Exercise aim: Without the pictures, return each record as it appears.

(Data section Opens)

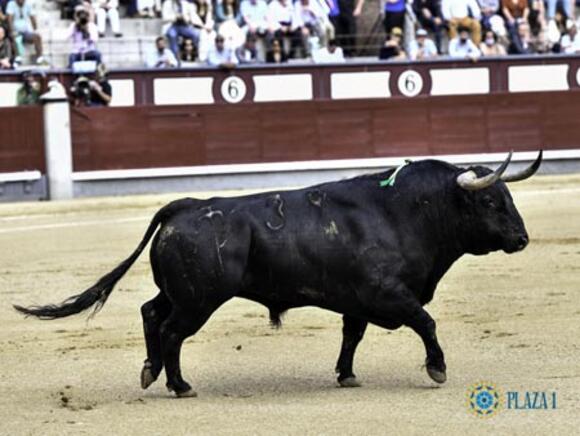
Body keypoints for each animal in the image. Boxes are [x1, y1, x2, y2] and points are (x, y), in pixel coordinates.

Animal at [13, 152, 540, 396]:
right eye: (492, 202)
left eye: (509, 199)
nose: (522, 239)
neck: (407, 212)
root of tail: (185, 205)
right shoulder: (389, 294)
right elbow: (426, 323)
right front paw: (437, 368)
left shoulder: (358, 301)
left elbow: (352, 337)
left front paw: (346, 375)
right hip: (199, 301)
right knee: (171, 331)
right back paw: (179, 385)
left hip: (181, 293)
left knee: (150, 313)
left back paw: (151, 371)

(Data section Closes)

Response to this task:
Body keypoints for each animal in the image. Boxes are [x1, y1, x2, y2] and points are (x, y), in pixel coordinates.

Animal at [13, 152, 540, 396]:
right eye: (492, 202)
left eye: (509, 199)
nose: (522, 239)
neck: (407, 212)
root of tail: (185, 205)
right shoulder: (389, 294)
right elbow: (426, 323)
right front paw: (437, 368)
left shoulder: (358, 301)
left elbow: (352, 337)
left front paw: (346, 375)
right hip: (199, 301)
right knee: (171, 331)
right back paw: (179, 385)
left hip: (181, 293)
left knee: (150, 313)
left back paw: (151, 371)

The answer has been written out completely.